Reply: We did not sequence negative controls. But when performing a PCR amplification of 16S rRNA gene, we did a negative control in each test (replacing the DNA template with sterile water). Then agarose gel electrophoresis detection was performed and no band was observed for the negative controls. And for each bug dissection, the gut was rinsed with PBS several times before DNA extraction.

 Lines 141-143: ‘To explore the taxonomic composition…’ Please rewrite this sentence.

Reply: This sentence was rephrased in the new text.

Line 141-143: Then ASVs were taxonomically classified using a Naïve-Bayes classifier pre-trained on 16S SILVA reference (99% identity) database v.138 (QIIME2 feature-classifier plugin).

2.2. DNA extraction and 16S rRNA gene amplicon sequencing: I would briefly explain how the library preparation was done.

Reply: Thanks for the comment. We added a brief description on the library preparation process in the method section in the new text.

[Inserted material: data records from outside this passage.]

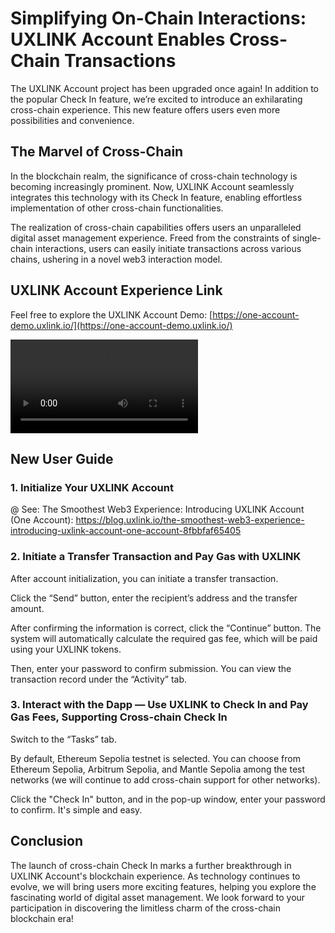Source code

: # Simplifying On-Chain Interactions: UXLINK Account Enables Cross-Chain Transactions

The UXLINK Account project has been upgraded once again! In addition to the popular Check In feature, we’re excited to introduce an exhilarating cross-chain experience. This new feature offers users even more possibilities and convenience.

## The Marvel of Cross-Chain

In the blockchain realm, the significance of cross-chain technology is becoming increasingly prominent. Now, UXLINK Account seamlessly integrates this technology with its Check In feature, enabling effortless implementation of other cross-chain functionalities.

The realization of cross-chain capabilities offers users an unparalleled digital asset management experience. Freed from the constraints of single-chain interactions, users can easily initiate transactions across various chains, ushering in a novel web3 interaction model.

## UXLINK Account Experience Link
Feel free to explore the UXLINK Account Demo: [https://one-account-demo.uxlink.io/](https://one-account-demo.uxlink.io/)

<video controls src="../../public/video/UXLINK-Account-CheckIn.mp4" title="UXLINK Account CheckIn"></video>

## New User Guide
### 1. Initialize Your UXLINK Account​
@ See: The Smoothest Web3 Experience: Introducing UXLINK Account (One Account): https://blog.uxlink.io/the-smoothest-web3-experience-introducing-uxlink-account-one-account-8fbbfaf65405

### 2. Initiate a Transfer Transaction and Pay Gas with UXLINK​
After account initialization, you can initiate a transfer transaction.

Click the “Send” button, enter the recipient’s address and the transfer amount.

After confirming the information is correct, click the “Continue” button. The system will automatically calculate the required gas fee, which will be paid using your UXLINK tokens.

Then, enter your password to confirm submission. You can view the transaction record under the “Activity” tab.

### 3. Interact with the Dapp — Use UXLINK to Check In and Pay Gas Fees, Supporting Cross-chain Check In

Switch to the “Tasks” tab.

By default, Ethereum Sepolia testnet is selected. You can choose from Ethereum Sepolia, Arbitrum Sepolia, and Mantle Sepolia among the test networks (we will continue to add cross-chain support for other networks).

Click the "Check In" button, and in the pop-up window, enter your password to confirm. It's simple and easy.

## Conclusion
The launch of cross-chain Check In marks a further breakthrough in UXLINK Account's blockchain experience. As technology continues to evolve, we will bring users more exciting features, helping you explore the fascinating world of digital asset management. We look forward to your participation in discovering the limitless charm of the cross-chain blockchain era!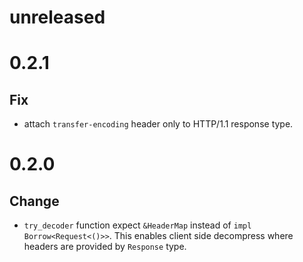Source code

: # unreleased

# 0.2.1
## Fix
- attach `transfer-encoding` header only to HTTP/1.1 response type.

# 0.2.0
## Change
- `try_decoder` function expect `&HeaderMap` instead of `impl Borrow<Request<()>>`. This enables client side decompress where headers are provided by `Response` type.
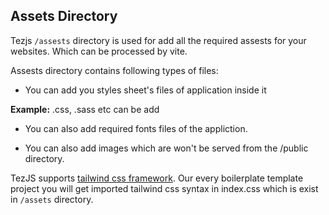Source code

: 
## Assets Directory  

Tezjs `/assests` directory is used for add all the required assests for your websites. Which can be processed by vite.  

Assests directory contains following types of files:  

- You can add you styles sheet's files of application inside it  

**Example:** .css, .sass etc can be add  

- You can also add required fonts files of the appliction.  

- You can also add images which are won't be served from the /public directory.   

TezJS supports [tailwind css framework](https://tailwindcss.com/). Our every boilerplate template project you will get imported tailwind css syntax in index.css which is exist in `/assets` directory.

Line 122-131: Briefly, each sample was centrifuged and the bacterial pellet was re-suspended in 485 µl CTAB lysis buffer (100 mM Tris-HCl, pH 8, 1.4 M NaCl, 20 mM EDTA, 2% w/v CTAB) with 1.3 µl β-mercaptoethanol and 13.3 µl proteinase K (10 mg/ml). Then the samples were transferred to bead-beating tubes with zirconia/silica beads (0.1 mm), and homogenized on a bead-beater for two times 90 s, at speed 6.0. Samples were incubated at 56° C over-night. 5 µl RNase (10 mg/ml) was added to each sample, followed by incubation at 37 °C for 1 h. After that, the DNA was extracted with PCI (phenol-chloroform-isoamyl, 25:24:1) and precipitated with 1/10 vol NaOAc (3 M, pH 5.2) and 2.5 vol 96% Ethanol, with 6 µl glycogen (20 mg/ml) added as a DNA carrier. DNA pellets were re-suspended in 20 µl H₂O.

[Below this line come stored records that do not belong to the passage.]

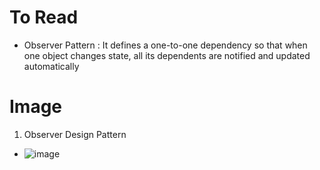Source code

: # To Read
* Observer Pattern : It defines a one-to-one dependency so that when one object changes state, all its dependents are notified and updated automatically

# Image
1. Observer Design Pattern
* ![image](https://user-images.githubusercontent.com/7721150/167295218-92b63ca8-10e6-48ae-827b-f28a31fc0a5e.png)

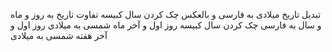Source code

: تبدیل تاریخ میلادی به فارسی و بالعکس
چک کردن سال کبیسه
تفاوت تاریخ به روز و ماه و سال به فارسی
چک کردن سال کبیسه
روز اول و آخر ماه شمسی به میلادی
روز اول و آخر هفته شمسی به میلادی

Line 136-138: The PCR products were recovered using 2% agarose gel, and the recovered products were purified using AxyPrep DNA Gel Extraction Kit (Axygen Biosciences, Union City, CA, USA). The recovered product was quantified with a Quantus™ Fluorometer (Promega, USA).

Results and Discussion

3.2. Aquatic and terrestrial predatory true bugs had distinct gut bacterial community profiles: As indicated in Table S1, the bugs have been collected from various sites. Please explain how and in what extent collection sites can affect the results. Why did the authors not analyze environmental samples to see the overlap of microbes between the gut of the bugs and the environment?

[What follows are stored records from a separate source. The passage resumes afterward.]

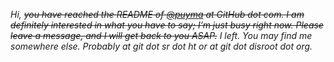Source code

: _Hi, ~~you have reached the README of [@puyma](https://github.com/puyma) at GitHub dot com. I am definitely interested in what you have to say; I’m just busy right now. Please leave a message, and I will get back to you ASAP.~~ I left. You may find me somewhere else. Probably at git dot sr dot ht or at git dot disroot dot org._
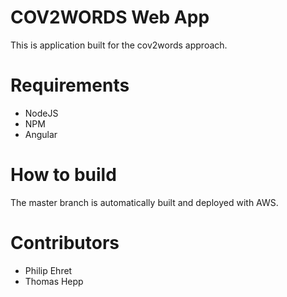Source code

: # COV2WORDS Web App

This is application built for the cov2words approach.

# Requirements

- NodeJS
- NPM
- Angular

# How to build

The master branch is automatically built and deployed with AWS.

# Contributors
- Philip Ehret
- Thomas Hepp
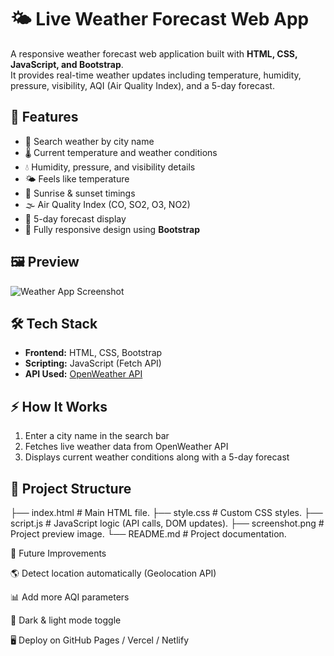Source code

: # 🌤 Live Weather Forecast Web App

A responsive weather forecast web application built with **HTML, CSS, JavaScript, and Bootstrap**.  
It provides real-time weather updates including temperature, humidity, pressure, visibility, AQI (Air Quality Index), and a 5-day forecast.  

## 🚀 Features
- 🔎 Search weather by city name  
- 🌡️ Current temperature and weather conditions  
- 💧 Humidity, pressure, and visibility details  
- 🌤️ Feels like temperature  
- 🌅 Sunrise & sunset timings  
- 🌫️ Air Quality Index (CO, SO2, O3, NO2)  
- 📅 5-day forecast display  
- 📱 Fully responsive design using **Bootstrap**  

## 🖼️ Preview
![Weather App Screenshot](./screenshot.png)

## 🛠️ Tech Stack
- **Frontend:** HTML, CSS, Bootstrap  
- **Scripting:** JavaScript (Fetch API)  
- **API Used:** [OpenWeather API](https://openweathermap.org/)  

## ⚡ How It Works
1. Enter a city name in the search bar  
2. Fetches live weather data from OpenWeather API  
3. Displays current weather conditions along with a 5-day forecast  

## 📂 Project Structure
├── index.html # Main HTML file.
├── style.css # Custom CSS styles.
├── script.js # JavaScript logic (API calls, DOM updates).
├── screenshot.png # Project preview image.
└── README.md # Project documentation.



📌 Future Improvements

🌎 Detect location automatically (Geolocation API)

📊 Add more AQI parameters

🌙 Dark & light mode toggle

🖥 Deploy on GitHub Pages / Vercel / Netlify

Reply: Thanks for the comment. Yes, different collection site might have varied environmental bacterial compositions which might impact the composition of insect gut microbiome. But as there are enormous diversity of bacteria among environments, particularly in soil and aquatic environments where the bugs characterized in this study lives, such that during the lifecycle of the bugs, they could have opportunities to contact with much diverse bacterial taxa. The environmental samples collection and sequencing could give more comprehensive infomations, e.g. the the overlapped microbes between the gut of the bugs and the environments. However, for each bug species, multiple environmental specimens were required. Given the big number of true bug species characterized here, this would substantially increase the labor and cost. Given that we couldn’t compare the environmental bacterial composition with that of the guts of true bugs, and can be conducted in further studies.